Its action can best be described as firm, which led to a choppy ride on our bumpy test section, albeit without any fading. The wide, flat seat is also very firm - not quite the proverbial plastic plank but not far short of it. The clip-on handlebars are raised about 60mm above the upper triple clamp and the 17-litre fuel tank is shorter than it looks, making the seating position both more upright and more compact than you'd expect, and emphasising this mini-sportster's dinky dimensions.
If the baby Ninja does have a weak point, it's the brakes; the single 290mm petal disc and twin-cylinder floating calliper on the front wheel are not quite up to the standard set by the bike's superb chassis and willing little engine. They're perfectly adequate around town but lack both bite and power when pushed hard; we also managed to induce a little fade after a sequence of frenetic runs through our ride and handling section.
Build quality, however, is excellent. The test bike was beautifully finished in several different shades of black, with a fully lined fairing and a minimum of visible fastening. Fit and finish were superb, except for one gaping seam right under the left handlebar - if the bike was mine I'd be in there the first weekend trying to fix it!
Behind the 'floating' screen there's a very smart instrument pod that includes a half-moon rev-counter in classic black with white markings and needle, and a liquid-crystal speedometer display panel with a fuel gauge, odometer, two trip meters and a clock. There's also a nod to the bunny-huggers, in the form of an eco-riding light, which only comes on at small throttle openings, below about 6000rpm. It wouldn't stay on at anything above 70km/h, even in ideal conditions which, on this bike, is purgatory.
However, experimentation with the bunny-lamp led us to discover the bike's sweetest cruising speed, at an indicated 110km/h with the rev-counter needle pointing straight up at 7500rpm - are Kawasaki trying to tell us something?

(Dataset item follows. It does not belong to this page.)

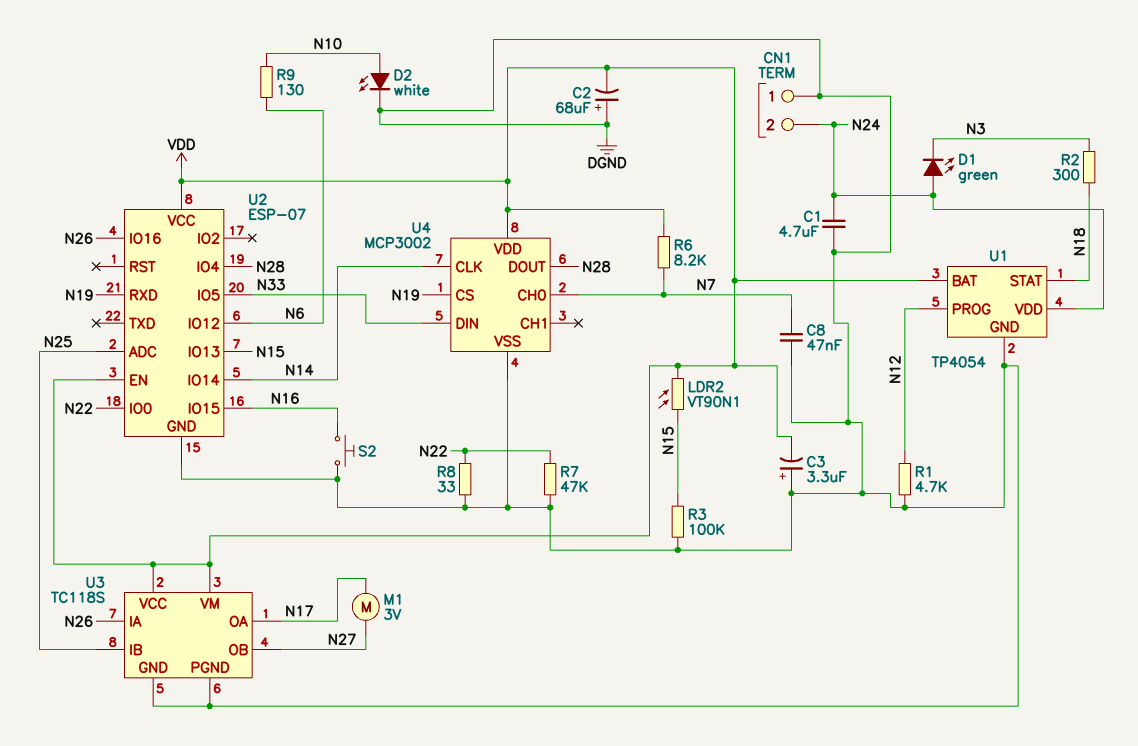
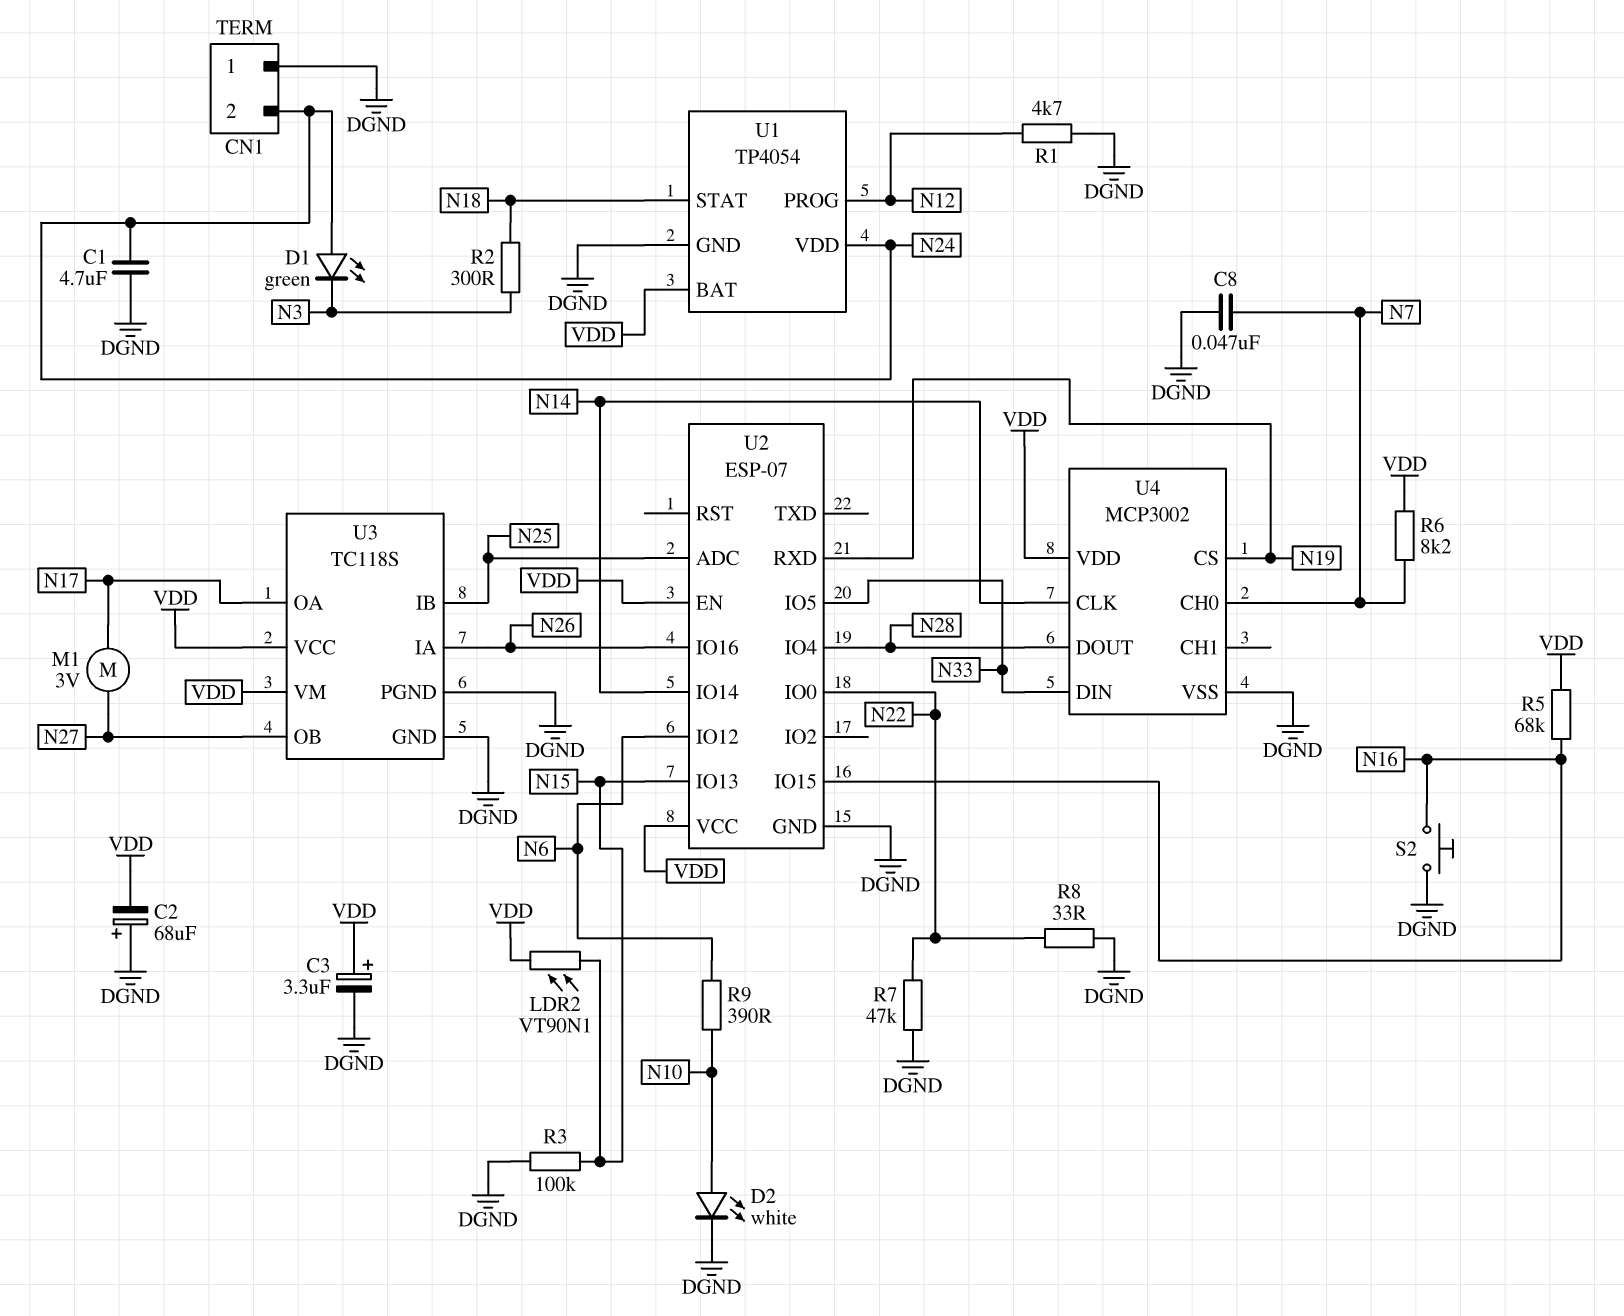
C3: 3.3uF (plus DGND, minus VDD) -> 3.3uF (plus VDD, minus DGND)
R5: none -> 68k (N16, VDD)
R9: 130 (N6, N10) -> 390 (N6, N10)

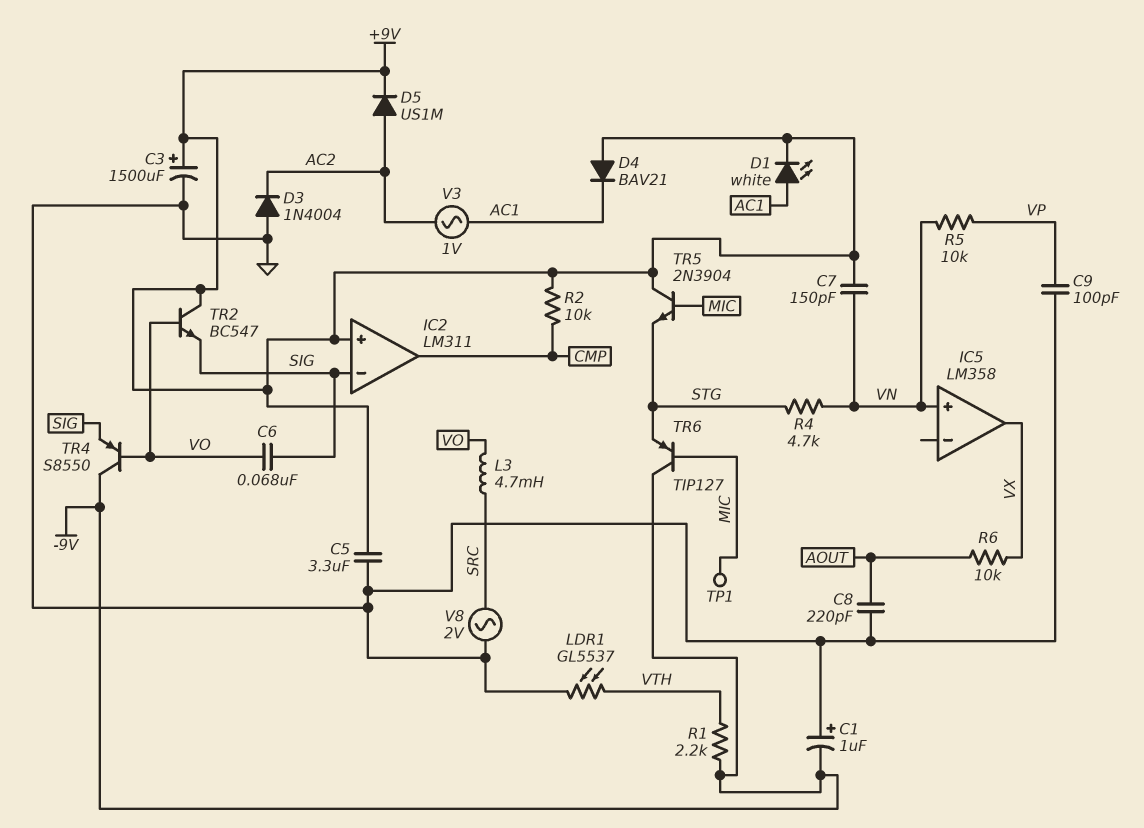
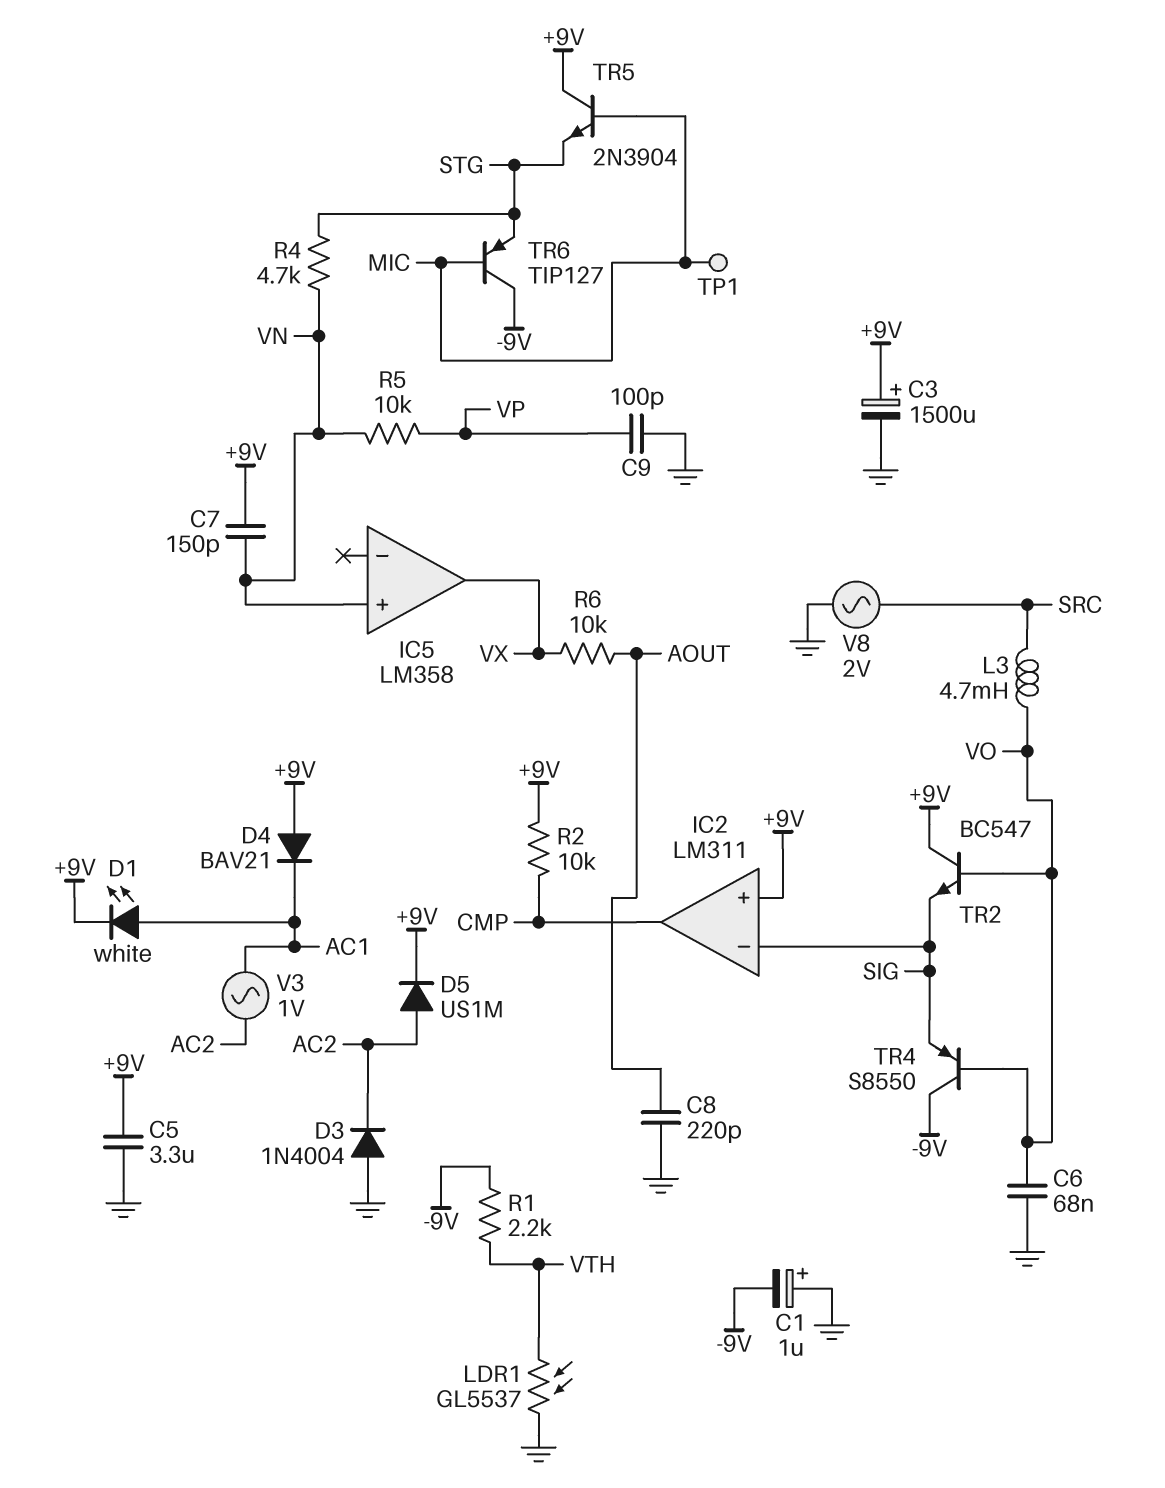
C6: 68nF (SIG, VO) -> 68nF (GND, VO)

Maybe it's that the stroked twin is very fuel-efficient; even though we spent most of the test period wringing the Ninja 300's neck, it returned a very creditable 4.22 litres per 100km including performance testing, underlining its credentials as the thinking rider's hooligan tool.
The 300 Ninja is built in Thailand, which until June 1939 was known as Siam. According to Cyril, the fact that is has two cylinders makes it IOL Motoring's first Siamese twin.
Price: R59 995.
Bike from: Mike Hopkins Motorcycles, Cape Town.
Engine:296cc liquid-cooled four-stroke parallel twin.
Bore x stroke:62mm x 49mm.
Valvegear: DOHC with four overhead valves per cylinder.
Power:29kW at 11 000rpm.
Torque: 27Nm at 10 000rpm.
Induction: Digital electronic fuel-injection with two 32mm Keihin throttle
Ignition: Digital electronic.
Clutch: Cable-operated multiplate wet slipper clutch.
Transmission: Six-speed constant-mesh gearbox with final drive by chain.
Front Suspension:37mm conventional cartridge forks, non-adjustable.
Rear Suspension: Uni-Trak linkage with monoshock adjustable for preload.
Front brakes:290mm petal disc with twin-piston floating calliper.
Rear brake:220mm petal disc with twin-piston floating calliper.
Front tyre:110/70 - 17 tubeless.
Rear tyre:140/70 - 17 tubeless.
Fuel tank:17 litres.
Top speed(measured): 160km/h.
Fuel consumption(measured): 4.22 litres per 100km.